[[ Document section, beginning ]]
If I had to set an agenda for this topic it would include such items as:

1) What are the implications of the term "freedom of research?" Is it being undermined by corporate control or corporate structuring of the universities?

2) In what ways, positive and negative, is technology affecting university teaching and research? Are opportunities for teacher-control and innovation being missed, or are they being frustrated by the imposition of models from corporate communication, entertainment, etc.? Is the increasingly thick technological envelope inhibiting and muffling human communication at our universities? 3) Why have the universities so singularly failed to improve the general public level of understanding of objective thinking, creativity, scholarship, moral perception, etc?

4) Given the narrower and narrower frameworks of learning, research, student programs, how can we ensure that universities remain forums for broad humanistic or whole-phenomena communication? (As some of us were happy to assume that they were!)

5) Has the advent of postmodernism made the older ideas of humane study, seemingly fostered by the traditional university, impossible or irrelevant? I take the postmodern phenomenon to include: a) a breakdown of the old social, artistic and intellectual hierarchies and values; b) the fractionalization of reality in all spheres; c) the transformation of the knowledge base from books to other media; d) the thoroughgoing politicizing of arts and learning; e) increasing polarization and tension between local and world culture; f) the apotheosis of youth culture and the denigration of mature culture; g) the apotheosis of acquisitiveness; h) the contamination of personal experience by mechanisms and media.

I will conclude with two points. Yes; I would like student feedback, but from what I have seen of it in my own university, it would predictably centre on the high cost of university education and the stress involved in getting the high marks seen as necessary to succeed in job acquisition later. Persons like myself are commonly denounced as the fat cats of a ruthless demography that forces youth to sweat and strain while we blather about education and culture, and build up our bank balances and pensions.
[[ Document section, end ]]
[[ Provided material, beginning ]]
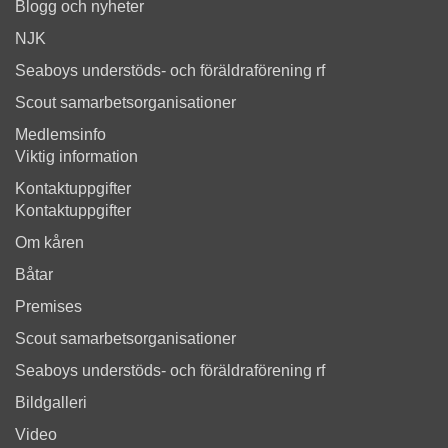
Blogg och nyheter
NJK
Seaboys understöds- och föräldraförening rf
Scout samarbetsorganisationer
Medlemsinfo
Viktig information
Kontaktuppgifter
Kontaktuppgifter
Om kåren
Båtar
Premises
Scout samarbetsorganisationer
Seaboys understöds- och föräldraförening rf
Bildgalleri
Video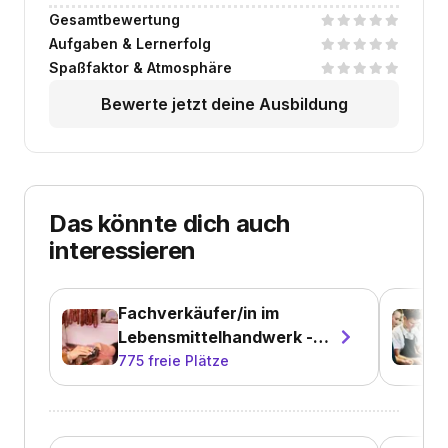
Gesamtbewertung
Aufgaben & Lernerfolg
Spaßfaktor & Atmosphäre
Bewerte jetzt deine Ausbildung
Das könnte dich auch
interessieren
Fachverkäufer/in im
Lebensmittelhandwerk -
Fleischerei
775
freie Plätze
[[ Provided material, end ]]
**Task list:**
A – In the passage on universities, why does the writer expect student feedback to center on cost and the stress of getting high marks? Answer in one to three sentences.
B – Reproduce the passage on universities from "2) In what ways, positive" up to and including "that they were!)".
The rows play no part in this work.

**Task responses:**
A – The writer bases this expectation on what they have seen of student feedback at their own university. That feedback centers on the high cost of university education and on the stress of getting the high marks seen as necessary for later job acquisition.

B –
2) In what ways, positive and negative, is technology affecting university teaching and research? Are opportunities for teacher-control and innovation being missed, or are they being frustrated by the imposition of models from corporate communication, entertainment, etc.? Is the increasingly thick technological envelope inhibiting and muffling human communication at our universities? 3) Why have the universities so singularly failed to improve the general public level of understanding of objective thinking, creativity, scholarship, moral perception, etc?

4) Given the narrower and narrower frameworks of learning, research, student programs, how can we ensure that universities remain forums for broad humanistic or whole-phenomena communication? (As some of us were happy to assume that they were!)